Peter, who sat next to Lucia across the table, put his goblet down and eyed Lucia then Fifi. “The important thing is that you are safe, Mistress Dunbar. But I must agree with Lucia—you could have been hurt. And why didn’t you tell anyone where you were going?”

“Please forgive me for causing you all to worry. I only wanted to help the woman and her child, and not place anyone else in danger. I should have been more careful,” Fifi said, a remorseful smile touching her lips.

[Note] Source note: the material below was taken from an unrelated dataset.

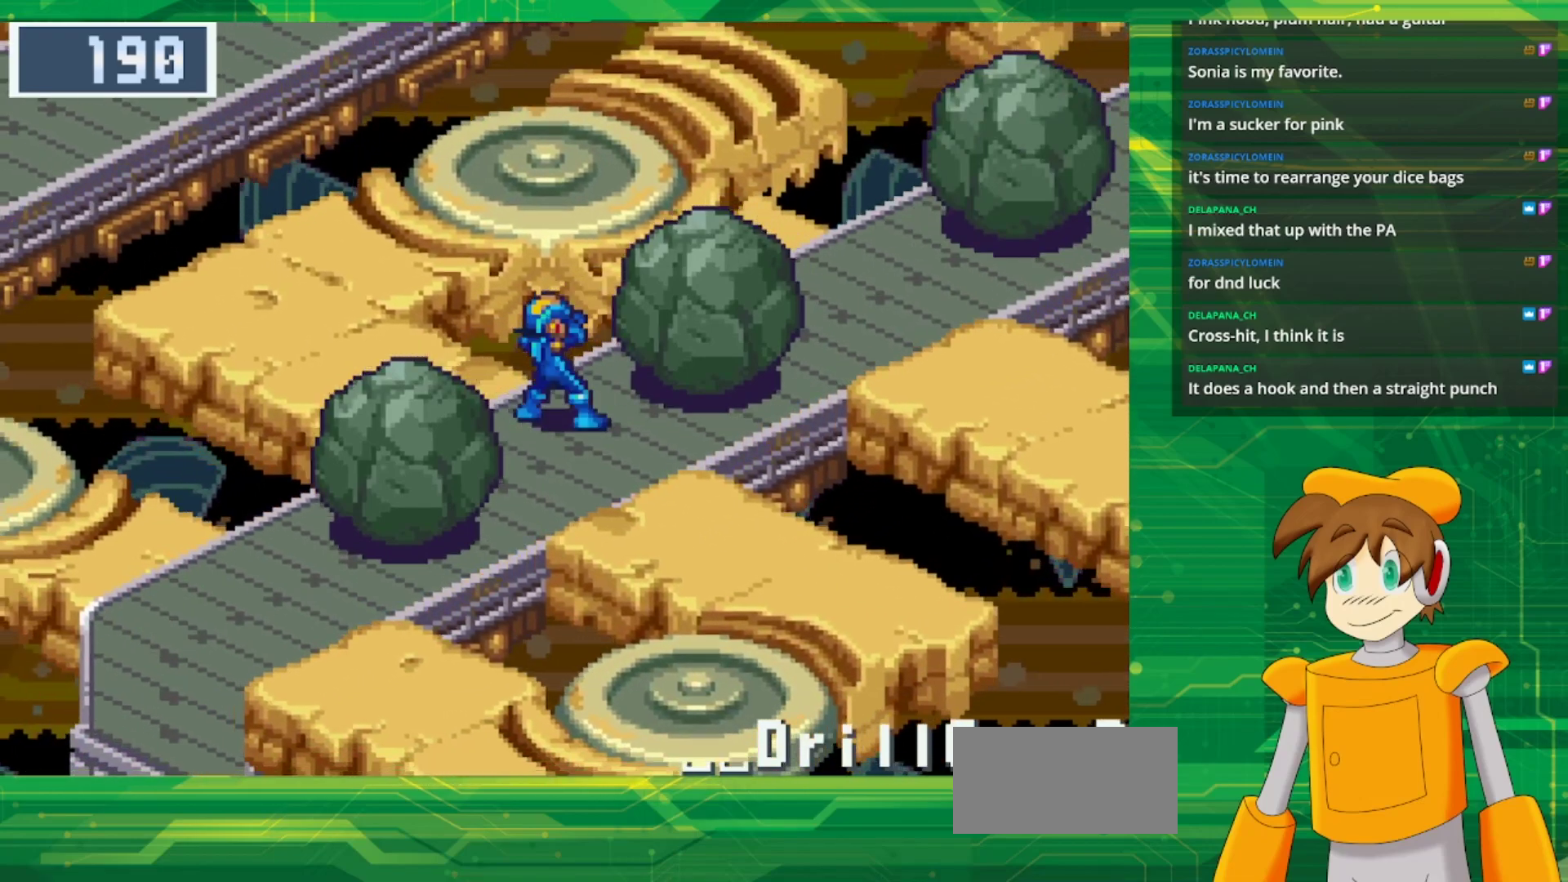
{"buttons": ["B", "DPAD_DOWN"], "events": [[200, "DPAD_LEFT", "up"], [367, "DPAD_LEFT", "down"], [400, "DPAD_UP", "up"], [467, "DPAD_DOWN", "down"], [500, "DPAD_LEFT", "up"]]}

Slade put his tankard carefully on the table and turned to Fifi. Part of him wanted to understand why she’d done it. But more importantly he wanted to make sure she never did it again. The thought that she could have been hurt was slowly unhinging him.

“I’d like you to promise me that the next time something like this happens, you will tell me before doing anything,” Slade said, his cool tone belying the turmoil of cold worry and hot anger racing through his veins.

Fifi was silent for a few seconds, staring down at her soup. She turned to him, her expression tense and contrite. She opened her mouth as if to speak but closed it instead and simply nodded. His eyes narrowed with suspicion at her acquiescence.